Coup de poker, pari, ou recherche de renforcement du pouvoir, la dissolution de l’Assemblée nationale présente toujours un risque pour les chefs d’État qui en usent. Car elle s’avère le symptôme d’une crise politique ou institutionnelle. Depuis plus de deux cents ans, elle a été le plus souvent fatale à ceux qui l’ont maniée.
Elle apparaît au début du XIXè siècle pour la première fois dans le senatus-consulte de la Constitution du 16 Thermidor an X (4 août 1802) qui stipule que le Sénat (institution inféodée au Premier Consul, Napoléon Bonaparte), a le pouvoir de dissoudre le Corps législatif et le Tribunat. Mais jamais une telle procédure ne sera déclenchée par le pouvoir napoléonien.
Il faut attendre l’avènement de la Restauration pour qu’intervienne la première dissolution à l’initiative d’un chef de l’État, en l’occurrence Louis XVIII. Selon la Charte constitutionnelle du 4 juin 1814 qui se veut un texte de compromis entre de nombreux acquis de la Révolution et de l’Empire, et le rétablissement de la monarchie et de la dynastie des Bourbon, la Chambre des députés peut être dissoute par le roi « mais, dans ce cas, il doit en convoquer une nouvelle dans le délai de trois mois. »
La Restauration pionnière de la dissolution
Louis XVIII ne se privera pas de ce droit. D’abord, il dissout la Chambre des représentants élue pendant les Cent-Jours, avant d’organiser un nouveau scrutin visant à constituer une nouvelle chambre des députés.
Le résultat des élections du 14 et 22 août 1815 va au-delà de ses espérances en envoyant siéger une écrasante majorité de royalistes « ultras » (350 sur 400 députés qui veulent définitivement tourner les pages de la Révolution et l’Empire). Louis XVIII qualifie lui-même cette assemblée de « Chambre introuvable » car il la jugeait trop royaliste (un paradoxe !) au détriment de tout débat.
Face à l’intransigeance de cette majorité réactionnaire animée d’un esprit de vengeance, il la dissout le 5 septembre 1816 sous l’influence de son protégé et ministre de la Police Élie Decazes.
C’est dans un climat très tendu que se déroule le scrutin des 25 septembre et du 4 octobre 1816. Ces élections sont victorieuses pour le ministère dont les candidats s’adjugent 150 sièges de modérés et de libéraux contre 100 aux ultras. Louis XVIII et le gouvernement ont réussi à effacer la « Chambre introuvable » de l’année précédente.
Mais la fin de cette première restauration réserve un coup de théâtre : une nouvelle dissolution annoncée le 24 décembre 1823 et l’élection les 26 février et 6 mars 1824 d’une « Chambre retrouvée » selon l’expression de Louis XVIII.

Exercices à traiter:
• A. Recopiez à l’identique le passage du texte sur la dissolution qui commence aux mots « Le résultat des » et s’achève après les mots « de tout débat. ».
• B. D’après le texte sur la dissolution, à quelle date Louis XVIII dissout-il la chambre à majorité ultra élue en août 1815 ?
• C. Rédigez la suite du texte sur la dissolution de l’Assemblée nationale en reprenant après sa dernière phrase.
Le matériel qui suit est distinct du texte sur la dissolution.

Données brutes:
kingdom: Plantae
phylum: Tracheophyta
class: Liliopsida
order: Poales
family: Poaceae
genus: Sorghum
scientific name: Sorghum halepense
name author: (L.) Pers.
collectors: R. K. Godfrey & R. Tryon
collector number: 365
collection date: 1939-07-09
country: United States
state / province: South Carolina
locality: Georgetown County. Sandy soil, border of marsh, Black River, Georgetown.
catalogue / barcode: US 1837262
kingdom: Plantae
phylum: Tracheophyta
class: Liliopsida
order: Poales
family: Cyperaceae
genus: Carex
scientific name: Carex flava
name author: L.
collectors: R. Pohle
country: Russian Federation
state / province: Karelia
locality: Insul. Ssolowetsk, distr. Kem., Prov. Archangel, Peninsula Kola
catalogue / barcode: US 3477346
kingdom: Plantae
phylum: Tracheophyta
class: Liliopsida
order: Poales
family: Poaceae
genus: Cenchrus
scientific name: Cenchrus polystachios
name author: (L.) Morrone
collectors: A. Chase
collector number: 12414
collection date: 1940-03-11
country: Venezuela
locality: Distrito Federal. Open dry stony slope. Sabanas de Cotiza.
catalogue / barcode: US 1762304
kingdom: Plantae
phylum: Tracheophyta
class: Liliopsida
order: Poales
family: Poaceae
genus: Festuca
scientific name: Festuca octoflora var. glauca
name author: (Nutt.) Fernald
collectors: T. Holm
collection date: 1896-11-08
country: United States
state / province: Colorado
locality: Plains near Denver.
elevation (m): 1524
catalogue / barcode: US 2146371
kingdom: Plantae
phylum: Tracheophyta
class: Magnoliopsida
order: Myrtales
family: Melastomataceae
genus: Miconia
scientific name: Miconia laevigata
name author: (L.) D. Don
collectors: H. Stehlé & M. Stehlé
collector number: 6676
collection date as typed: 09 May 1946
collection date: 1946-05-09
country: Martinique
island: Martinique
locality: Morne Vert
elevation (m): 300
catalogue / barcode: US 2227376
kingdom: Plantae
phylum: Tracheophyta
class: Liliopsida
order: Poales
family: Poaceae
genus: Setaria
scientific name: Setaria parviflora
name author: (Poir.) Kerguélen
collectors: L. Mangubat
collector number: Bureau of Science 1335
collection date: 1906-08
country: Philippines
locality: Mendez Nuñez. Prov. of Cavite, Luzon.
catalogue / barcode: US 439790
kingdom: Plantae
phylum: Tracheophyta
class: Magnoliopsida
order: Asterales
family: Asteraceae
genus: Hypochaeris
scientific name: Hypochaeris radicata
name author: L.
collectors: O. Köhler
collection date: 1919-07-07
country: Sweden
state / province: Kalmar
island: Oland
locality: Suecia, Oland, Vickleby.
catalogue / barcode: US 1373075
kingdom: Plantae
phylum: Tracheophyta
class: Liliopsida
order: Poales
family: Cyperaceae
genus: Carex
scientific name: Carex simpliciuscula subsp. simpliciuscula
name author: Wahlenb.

En réponse:
• A.
Le résultat des élections du 14 et 22 août 1815 va au-delà de ses espérances en envoyant siéger une écrasante majorité de royalistes « ultras » (350 sur 400 députés qui veulent définitivement tourner les pages de la Révolution et l’Empire). Louis XVIII qualifie lui-même cette assemblée de « Chambre introuvable » car il la jugeait trop royaliste (un paradoxe !) au détriment de tout débat.

• B. Le 5 septembre 1816.

• C.
Le roi et son chef du gouvernement Villèle profitent du démantèlement du mouvement d’opposition de la Charbonnerie et de son succès militaire en Espagne pour affermir leur pouvoir. Avec plus de 400 députés la coalition gouvernementale triomphe face aux libéraux.
La droite retrouve des couleurs, c’est l’apogée de Villèle qui restera aux affaires jusqu’en 1827, soit plus longtemps qu'aucun autre chef de gouvernement à l'exception de... Georges Pompidou (encore ne compte-t-on pas les postes de ministre sans portefeuille et ministre des Finances qu'il avait occupés avant cela).
Il sera alors victime d’une dissolution de l’Assemblée qu’il a lui-même préconisée afin de reprendre la main face à des oppositions qui se liguent contre lui. Ce coup de poker manqué se solde par une Chambre ingouvernable, aucune des trois forces politiques qui en émanent ne pouvant gouverner seule. Une préfiguration de la dissolution de 2024 ?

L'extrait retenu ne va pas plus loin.